The American People Series 20: Die by Faith Ringgold
The American People Series 20: Die
Ringgold composed this mural as a reaction to the events leading up to and occurring in 1967, specifically race riots occurring in several cities across America.
Its composition was inspired by Picasso's Guernica - a painting Ringgold frequented in her native New York City - and is currently housed in The Museum of Modern Art in New York City next to one of his other works.
The background for the mural is a series of gray panels depicting the sidewalk as a battlefield where Americans fight to maintain or elevate their position in society.
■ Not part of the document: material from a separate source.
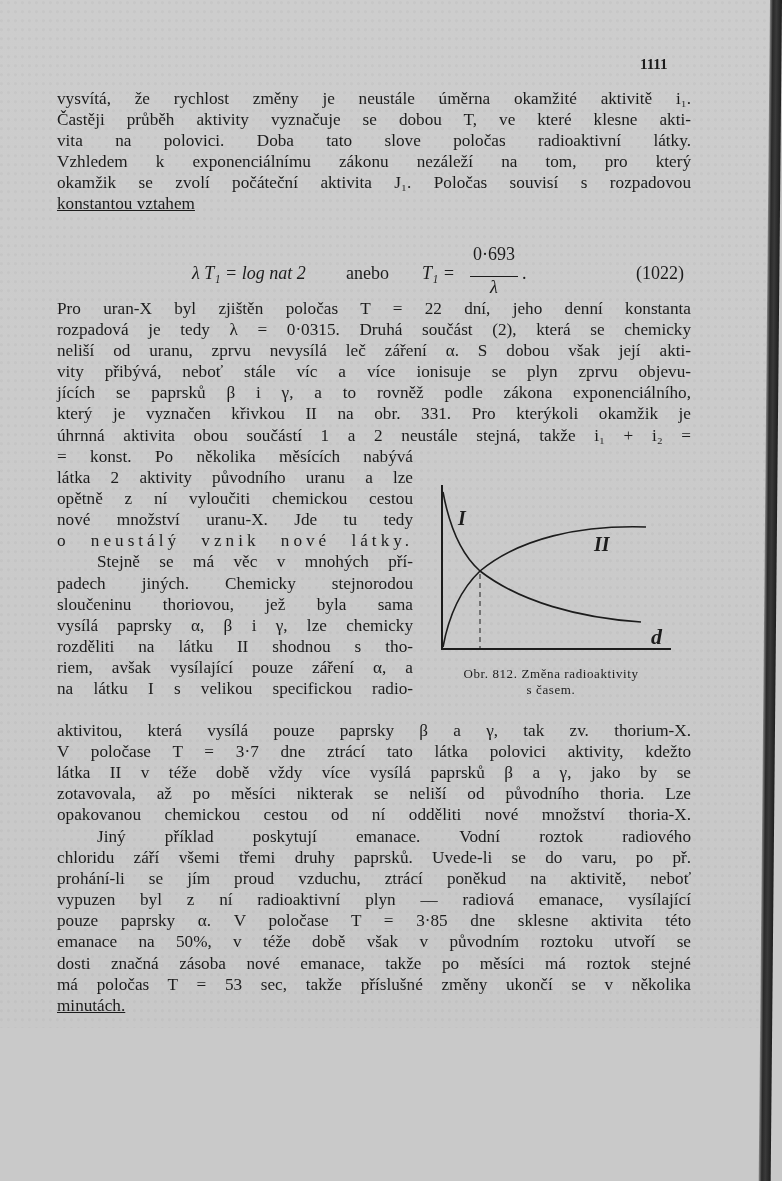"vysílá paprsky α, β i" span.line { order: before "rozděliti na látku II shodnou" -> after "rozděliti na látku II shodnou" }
Ringgold dressed her figures in modern, upscale clothing of the period and doused just about everyone in blood to demonstrate that no one was immune from the turmoil of the times and that everyone played a part. The entagled limbs of both victims and perpetrators seek to reinforce this message.
Bibliography
Analysis of this painting is recent and novel, including commentary by the artist herself, who died in 2024. Because the commentary may not yet be accepted as common knowledge in regards to the painting, I wanted to list my sources so I don't take credit for others' efforts:
- Wikipedia Because of course.
- Artspace
- MoMA title card
- MoMA audio commentary. You can hear Ringgold on her own work at 6:40.
- WaPo
Hope among the despair
Despite the chaos in the painting, Ringgold offers a message of hope via two children not yet tainted by bloodshed. Though traumatized by the events engulfing them, they gravitate toward each other, ignorant of the racial divide between them, and provide each other with support, indicating that, though there it won't be easy, there is a path forward in America despite the carnage depicted.